Peter Murphy: According to Fleetwood’s statement, the EFL’s agreement to the takeover “includes adherence to certain undisclosed financial requirements and the appointment of an Independent Director to Fleetwood Town’s Board – confirmed as the Chairman of the Club’s Community Trust, Peter Murphy.” This is Peter’s only current active directorship, though he remains active on social media and you can check out his opinions here. He was a Conservative councillor until 2017.
So, to clarify: one of the new directors is the convicted fraudster Andy Pilley’s son. Three of the other four were all brought into the club while Pilley senior was running it. Three of the five were directors of companies directly related to the fraud. One is a director of the EFL itself.
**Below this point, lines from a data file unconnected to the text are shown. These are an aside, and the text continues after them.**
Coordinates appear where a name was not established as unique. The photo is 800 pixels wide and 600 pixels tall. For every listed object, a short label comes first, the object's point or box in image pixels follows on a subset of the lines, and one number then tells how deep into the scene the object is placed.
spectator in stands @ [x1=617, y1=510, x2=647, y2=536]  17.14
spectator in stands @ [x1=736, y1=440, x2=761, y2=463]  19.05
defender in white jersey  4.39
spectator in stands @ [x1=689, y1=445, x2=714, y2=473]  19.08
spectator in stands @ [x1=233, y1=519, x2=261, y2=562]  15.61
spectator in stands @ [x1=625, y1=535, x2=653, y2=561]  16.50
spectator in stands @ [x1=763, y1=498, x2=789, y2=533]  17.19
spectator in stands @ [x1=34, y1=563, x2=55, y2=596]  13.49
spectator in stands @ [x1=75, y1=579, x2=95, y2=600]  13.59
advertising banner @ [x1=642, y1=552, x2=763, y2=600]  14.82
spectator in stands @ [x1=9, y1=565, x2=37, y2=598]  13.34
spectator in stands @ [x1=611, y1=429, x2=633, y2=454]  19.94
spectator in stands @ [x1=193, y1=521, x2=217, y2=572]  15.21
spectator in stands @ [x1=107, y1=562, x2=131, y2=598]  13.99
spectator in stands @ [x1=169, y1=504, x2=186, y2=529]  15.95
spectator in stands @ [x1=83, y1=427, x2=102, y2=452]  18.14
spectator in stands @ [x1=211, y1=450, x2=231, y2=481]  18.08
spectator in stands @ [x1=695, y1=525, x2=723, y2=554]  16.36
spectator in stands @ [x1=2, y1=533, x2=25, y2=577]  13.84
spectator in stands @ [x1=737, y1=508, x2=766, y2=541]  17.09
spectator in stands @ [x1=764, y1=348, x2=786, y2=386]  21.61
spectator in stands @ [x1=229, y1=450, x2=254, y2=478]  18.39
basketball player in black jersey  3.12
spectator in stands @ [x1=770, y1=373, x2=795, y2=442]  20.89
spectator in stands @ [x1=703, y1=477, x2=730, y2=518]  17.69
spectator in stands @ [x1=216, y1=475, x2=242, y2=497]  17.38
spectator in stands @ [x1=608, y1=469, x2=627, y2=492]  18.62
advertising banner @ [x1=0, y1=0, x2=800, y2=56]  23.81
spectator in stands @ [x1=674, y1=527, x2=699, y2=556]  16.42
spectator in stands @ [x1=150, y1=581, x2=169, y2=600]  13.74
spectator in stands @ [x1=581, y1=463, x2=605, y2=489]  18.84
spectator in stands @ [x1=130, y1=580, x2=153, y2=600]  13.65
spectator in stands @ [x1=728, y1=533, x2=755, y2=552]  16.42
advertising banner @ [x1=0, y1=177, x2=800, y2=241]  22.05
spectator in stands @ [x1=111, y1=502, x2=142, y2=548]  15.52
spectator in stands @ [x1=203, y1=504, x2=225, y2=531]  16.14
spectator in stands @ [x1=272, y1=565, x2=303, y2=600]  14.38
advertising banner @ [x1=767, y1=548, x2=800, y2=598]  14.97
All of this raises questions, some of them very obvious. Firstly, considering the fraud and the companies that it involved, what on earth is the idea behind allowing the son of the fraudster and a whole group of others already deeply connected with him to run this club? What is this supposed to change? Or is it just supposed to change as little as humanly possible?
And secondly, what fresh hell is going on with an actual director of the EFL who was at the same time a director of Fleetwood Town alongside Andy Pilley being appointed to this board? What degrees of separation have been put in place between Andy Pilley and this lot? Do they have any concrete assurances whatsoever that he will not simply be barking out orders from his prison cell? And how could they even prove it if he was?
To be clear, shadow directorship is real, and the EFL already know this. A shadow director may be defined as anyone who is directly calling the shots at a company or an area within the company, even though they’re not listed with Companies House. We know they already know this because it’s in their rulebook. According to the EFL’s own definitions (PDF):
‘Director’ means any Person occupying the position of director of a Club whose particulars are registered or registerable pursuant to Section 162 of the 2006 Act and includes a shadow director, that is to say, a Person in accordance with whose directions or instructions the directors of the Club are accustomed to act, or a person having Control over a Club, or a person exercising the powers that are usually associated with the powers of a director of a company.
So, what safeguards are in place to ensure that a convicted fraudster isn’t de facto running a League One club from his prison cell? What message does all of this send to anybody who’s looking on at professional football with a view to regulating it? Do the EFL not realise just what a conflict of interest it looks like if one of their directors is involved in something like this? Do they not realise how compromised this makes them look?
After all, this club grew fat off the largesse of their owner, and the money that Andy Pilley made—or at least a proportion of it—came as a result of fairly despicable behaviour. How can we say for sure that none of this money came from this fraudulent behaviour, and what in the world are people who were on the receiving end of it supposed to make of all this?
And they wonder why people believe that the game in this country is in such dire need of effective regulation. Remember all this, the next time the EFL put on their serious face and start blowharding away about Very Serious Things or issuing points deductions like confetti in the hope that it’ll make them look like Serious Big Boy Regulators. They’re not fit for purpose, just like all the other vampires who’ve clamped their teeth into our game and won’t let go until they’ve broken it completely.
The most bizarre of circumstances. I'm sure the EFL don't particularly care past their 'test' for owners, still too many rouge's in the game.